DOCUMENT SEGMENT:
┌──
Are you mad at the NFL’s replacement referees? These scabs just gifted a win to Seattle over a deserving Green Bay team on Monday Night Football. It’s so infuriating that union busting politicians have come out in favor of the NFL referees union.
We know referees favor the home team. In the book Scorecasting, Toby Moskovitz and Jon Wertheim did extensive research on the role of referees in home field advantage. For example, the winning percentage for home NFL teams went down after the NFL started using instant replay. More plays were overturned for the road team.
How much more of an advantage are the replacement referees giving the home team?
This season, the home team has won 64.6% of NFL games this season. This is higher than the 57.1% from the 1999 through 2011 seasons, the modern era of instant replay in the NFL. However, we don’t know this year’s home winning percentage with much precision because there have only been 48 games. The true percentage could be higher or lower than 64.6%. We can only estimate the distribution of this percentage, which is a bell shaped curve with a standard deviation of 7%. See the figure above. Note that there’s even uncertainly in the home advantage estimate over 13 years of regular season games.
One can show there’s a 85.6% probability the replacement referees are giving the home team a greater edge than the usual referees. While high, this probability is not greater than the 95% used in medical research to validate a result. One can also analyze the margin of victory for the home team, using 3.48 points this year compared with the 2.57 from 1999 through 2011. Then it’s only 68.3% certain the replacement referees are giving a greater home advantage than the normal referees. This is roughly consistent with the findings of Brian Burke at Advanced NFL Statistics.
The data points to an extra home field advantage. But the results aren’t strong enough to publish in a scientific journal. Yet. We’ll keep you updated.
└──
WHAT YOU WILL DO:
[1] Using the article on NFL replacement referees, explain why its author concludes that the results are not yet strong enough to publish in a scientific journal.
[2] Return, word for word, the part of the article on NFL replacement referees that opens with the words containing "One can show" and closes with "keep you updated.".

SUPPLIED DATA:
┌──
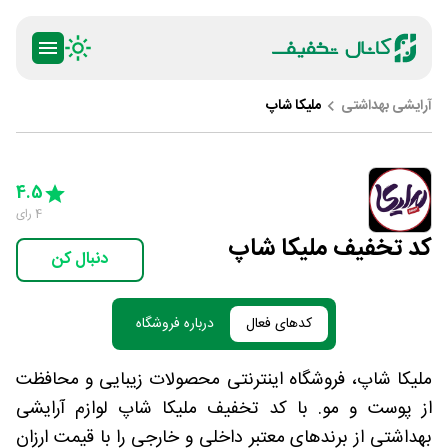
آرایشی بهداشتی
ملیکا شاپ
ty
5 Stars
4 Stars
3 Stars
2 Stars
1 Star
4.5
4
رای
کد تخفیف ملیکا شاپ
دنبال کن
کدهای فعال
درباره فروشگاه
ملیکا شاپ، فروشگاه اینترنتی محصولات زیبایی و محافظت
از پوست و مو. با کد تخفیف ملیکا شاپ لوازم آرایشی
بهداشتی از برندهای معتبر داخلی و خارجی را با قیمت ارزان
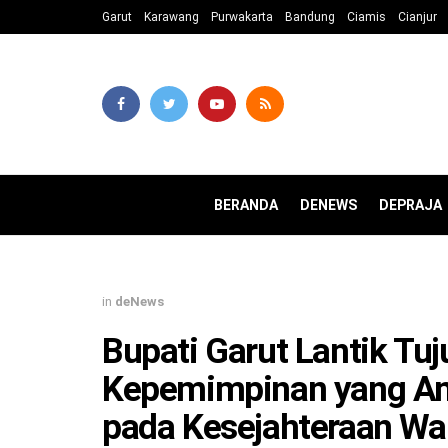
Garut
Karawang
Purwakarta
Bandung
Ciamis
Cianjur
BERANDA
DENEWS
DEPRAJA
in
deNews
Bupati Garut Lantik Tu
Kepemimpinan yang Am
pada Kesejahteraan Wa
└──
┌──
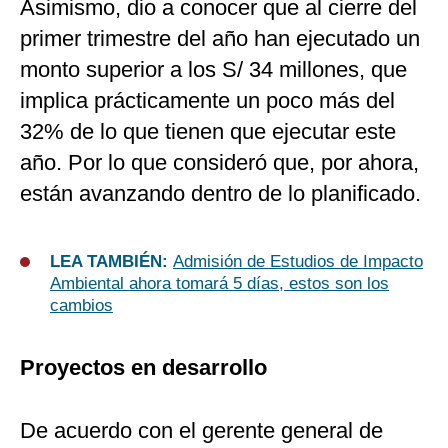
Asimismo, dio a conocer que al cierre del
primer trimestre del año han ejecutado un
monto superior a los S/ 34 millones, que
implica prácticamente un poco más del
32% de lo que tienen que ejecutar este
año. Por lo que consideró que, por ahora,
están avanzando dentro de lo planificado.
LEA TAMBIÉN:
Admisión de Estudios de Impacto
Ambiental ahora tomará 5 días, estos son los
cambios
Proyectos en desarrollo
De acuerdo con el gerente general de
└──
TASK-BY-TASK ANSWERS:
[1] The analysis finds an 85.6% probability that the replacement referees give the home team a greater edge than the usual referees. That figure is high, but it is not above the 95% threshold used in medical research to validate a result. An analysis based on margin of victory is even less certain, at 68.3%.

[2]
One can show there’s a 85.6% probability the replacement referees are giving the home team a greater edge than the usual referees. While high, this probability is not greater than the 95% used in medical research to validate a result. One can also analyze the margin of victory for the home team, using 3.48 points this year compared with the 2.57 from 1999 through 2011. Then it’s only 68.3% certain the replacement referees are giving a greater home advantage than the normal referees. This is roughly consistent with the findings of Brian Burke at Advanced NFL Statistics.
The data points to an extra home field advantage. But the results aren’t strong enough to publish in a scientific journal. Yet. We’ll keep you updated.